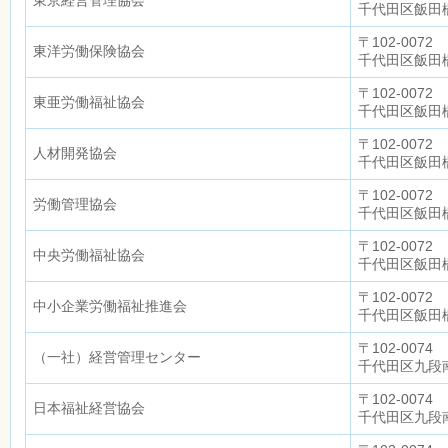
東京経営管理協会
千代田区飯田橋1
〒102-0072
東洋労働保険協会
千代田区飯田橋
〒102-0072
東亜労働福祉協会
千代田区飯田橋
〒102-0072
人材開発協会
千代田区飯田橋
〒102-0072
労働管理協会
千代田区飯田橋
〒102-0072
中央労働福祉協会
千代田区飯田橋
〒102-0072
中小企業労働福祉推進会
千代田区飯田橋
〒102-0074
（一社）経営管理センター
千代田区九段南
〒102-0074
日本福祉経営協会
千代田区九段南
■ ■ ■ ■
What is expected: For this exercise, output the records exactly but omit their pictures.

Exercise output:
東京経営管理協会
千代田区飯田橋1
〒102-0072
東洋労働保険協会
千代田区飯田橋
〒102-0072
東亜労働福祉協会
千代田区飯田橋
〒102-0072
人材開発協会
千代田区飯田橋
〒102-0072
労働管理協会
千代田区飯田橋
〒102-0072
中央労働福祉協会
千代田区飯田橋
〒102-0072
中小企業労働福祉推進会
千代田区飯田橋
〒102-0074
（一社）経営管理センター
千代田区九段南
〒102-0074
日本福祉経営協会
千代田区九段南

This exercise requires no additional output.